It was after thirty five years as a freelance designer that I decided to stop working and return to my roots. I was keen to get back to drawing and painting again, so I enrolled at Putney School of Art for a life drawing class – something I had done many years previously during my time at Art School.
Three years later I had a pastel life drawing accepted by the Pastel Society. I became a member in 2001 and continued to produce mainly life drawings and landscapes in pastel, oil, and acrylic.
I was never satisfied with just a simple pose and often used extreme perspective or unusual settings for the model. I began to get more interested in shape, pattern and abstracted forms.
For example, in The Mondrian Dressing Gown I was initially inspired by the Papasan chair. I liked the fact it was round, with a large round cushion, and that the model was able to make a circular pose within it. I bought a plain white dressing gown and some fabric paints and had the idea of copying a Mondrian-type design onto the fabric. I was interested to see the abstracted shapes the fabric made when worn by the model.

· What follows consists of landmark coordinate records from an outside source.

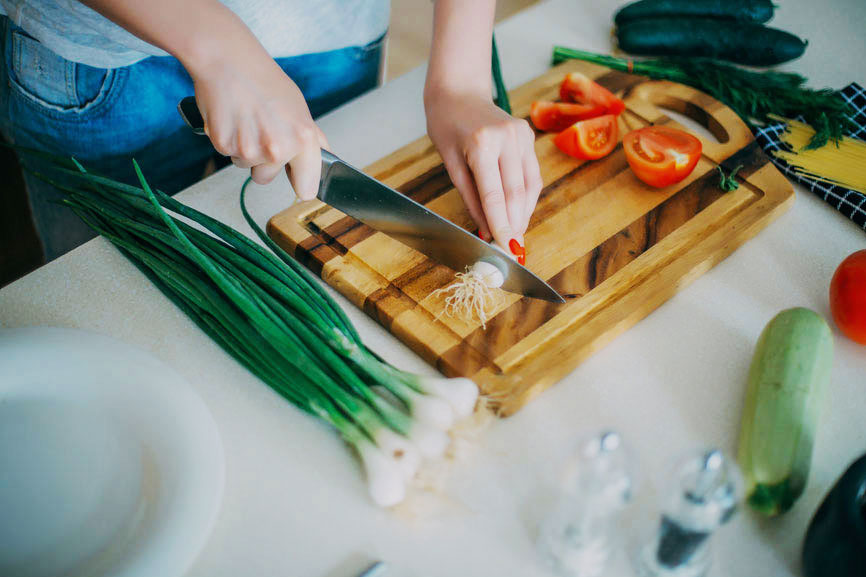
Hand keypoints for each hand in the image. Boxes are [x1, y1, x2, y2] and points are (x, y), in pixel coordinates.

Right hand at [188, 43, 327, 198]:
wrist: (229, 61)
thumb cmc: (264, 81)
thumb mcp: (299, 109)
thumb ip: (311, 138)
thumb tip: (324, 156)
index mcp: (303, 139)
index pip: (307, 188)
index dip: (301, 186)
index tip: (299, 185)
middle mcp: (278, 148)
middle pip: (266, 179)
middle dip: (262, 162)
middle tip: (261, 131)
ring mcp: (250, 149)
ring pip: (245, 166)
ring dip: (244, 149)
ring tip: (246, 121)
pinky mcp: (224, 145)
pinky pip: (227, 154)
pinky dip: (227, 140)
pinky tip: (232, 119)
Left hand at [425, 89, 541, 257]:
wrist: (459, 90)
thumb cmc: (446, 125)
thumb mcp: (450, 163)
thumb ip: (471, 198)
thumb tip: (486, 230)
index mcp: (482, 144)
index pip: (495, 195)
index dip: (502, 225)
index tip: (505, 249)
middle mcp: (507, 138)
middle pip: (516, 194)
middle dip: (515, 225)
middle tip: (513, 250)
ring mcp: (522, 135)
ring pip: (529, 186)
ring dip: (524, 214)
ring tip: (516, 235)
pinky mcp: (529, 137)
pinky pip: (532, 174)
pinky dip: (527, 197)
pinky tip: (519, 213)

In more recent paintings I have been working in a very different way. I began to feel that a representational approach, to some extent, was simply copying what nature had already designed. I wanted more freedom and scope – something which probably came from so many years as a designer - where every job required me to come up with a new idea.

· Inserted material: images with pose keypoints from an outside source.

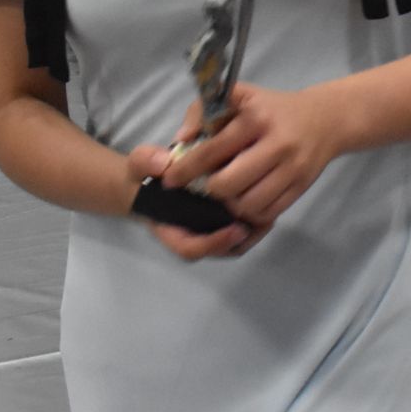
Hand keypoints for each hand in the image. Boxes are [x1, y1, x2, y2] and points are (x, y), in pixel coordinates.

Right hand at [124, 143, 261, 259]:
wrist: (153, 176)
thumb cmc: (146, 174)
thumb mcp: (140, 164)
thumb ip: (145, 161)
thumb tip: (163, 163)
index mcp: (170, 228)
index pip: (191, 249)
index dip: (214, 243)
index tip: (237, 229)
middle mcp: (191, 233)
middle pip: (220, 250)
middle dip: (243, 240)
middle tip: (265, 221)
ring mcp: (208, 228)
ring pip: (235, 243)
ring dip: (254, 231)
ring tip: (271, 211)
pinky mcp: (221, 218)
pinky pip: (241, 228)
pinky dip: (256, 219)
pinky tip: (268, 200)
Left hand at [161, 82, 340, 228]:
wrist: (326, 119)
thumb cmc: (272, 108)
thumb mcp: (240, 95)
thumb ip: (204, 110)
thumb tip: (181, 140)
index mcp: (256, 118)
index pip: (213, 150)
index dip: (186, 169)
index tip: (170, 180)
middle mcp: (276, 144)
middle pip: (228, 184)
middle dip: (211, 189)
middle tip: (209, 184)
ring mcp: (292, 168)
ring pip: (248, 204)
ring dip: (232, 204)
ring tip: (229, 193)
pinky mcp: (302, 186)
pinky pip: (268, 212)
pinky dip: (252, 212)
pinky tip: (247, 199)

So it was a natural progression that I started to explore different ideas and approaches, which could be summarised as abstract, but then what is abstract?
The dictionary definition of the word is ‘A non-objective and non representational form of art’. In this context I’m not sure that what I do is entirely abstract, as my paintings always seem to take on a form, and are often recognisable as a landscape. But the inspiration and method of working are in a sense abstract as I like to work without any sketches, and more importantly, without any preconceived idea of what the end result will be.

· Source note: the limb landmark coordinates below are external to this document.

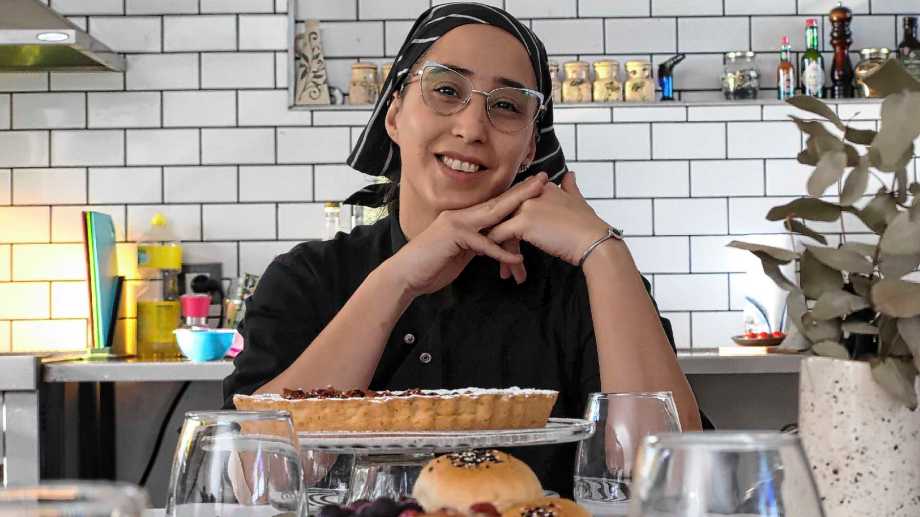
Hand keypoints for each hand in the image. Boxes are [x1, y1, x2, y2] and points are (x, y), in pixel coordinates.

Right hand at [385, 172, 548, 296]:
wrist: (405, 275)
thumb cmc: (431, 265)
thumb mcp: (459, 252)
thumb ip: (475, 244)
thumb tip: (492, 243)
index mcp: (463, 217)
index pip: (494, 204)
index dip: (515, 195)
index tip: (536, 186)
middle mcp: (460, 215)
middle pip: (497, 202)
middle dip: (522, 191)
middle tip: (544, 180)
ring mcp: (456, 224)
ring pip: (492, 215)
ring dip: (517, 209)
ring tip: (538, 203)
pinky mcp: (453, 237)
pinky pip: (482, 244)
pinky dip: (500, 252)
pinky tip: (517, 257)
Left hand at [489, 171, 611, 265]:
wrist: (594, 241)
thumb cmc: (588, 227)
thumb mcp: (579, 200)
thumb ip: (570, 187)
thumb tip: (570, 175)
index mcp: (542, 187)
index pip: (515, 200)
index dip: (511, 220)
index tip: (510, 237)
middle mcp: (531, 192)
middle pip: (505, 214)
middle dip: (501, 235)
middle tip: (499, 254)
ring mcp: (526, 206)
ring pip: (500, 225)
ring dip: (499, 248)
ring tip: (506, 271)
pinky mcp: (522, 223)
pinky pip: (498, 235)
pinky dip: (497, 252)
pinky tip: (504, 266)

Initially I use charcoal, to start the process of mark making, followed by a wash of colour and some texture medium.
In Fragmented Landscape I began by drawing related forms, keeping mainly to grey tones. What emerged gave a feeling of rocks and the fishers between them. Developing this idea I added strata - a natural formation which has always fascinated me. In contrast to the square forms, the simple addition of a circle, suggestive of a sun or a moon, instantly creates a landscape. I made no attempt to represent recognizable reality but used shape, colour and textures to achieve a complete and balanced design.
In Cathedral I also started by making marks in charcoal and had no particular idea of which direction the painting would go. At some point however, a tower shape appeared and that gave me the idea to add elements of a cathedral -windows, doorways, walls etc. I enjoy working this way and it’s rare that something doesn’t appear that I can then add to in order to create a finished picture.
For example, in Cave of Dreams, (started in the same way with just marks), rocks and organic shapes began to emerge. I wasn’t thinking about a cave and haven’t been in one for several years! I’m sure the subconscious takes over when drawing like this, and if I was actively thinking ‘how shall I draw the next shape?’ rather than let it just happen, the result would just not be the same or have the same degree of independence from the visual reference of reality.
In Tree of Moons the initial marks had the appearance of a fabric design. I decided to elaborate these elements and also restricted my palette to only different tones of blue – quite hard to control on a large painting. I tend to naturally ‘anchor’ line and shapes to the edge of the painting and the result in this case suggested a trunk base with a tree like top. The fruit of the tree is in the shape of moons.
To some extent artists need the inspiration of something to work from – be it a landscape still life or model. But I prefer working without any outside influences – there is the excitement of seeing something appear that I hadn’t been thinking of with the added element of chance.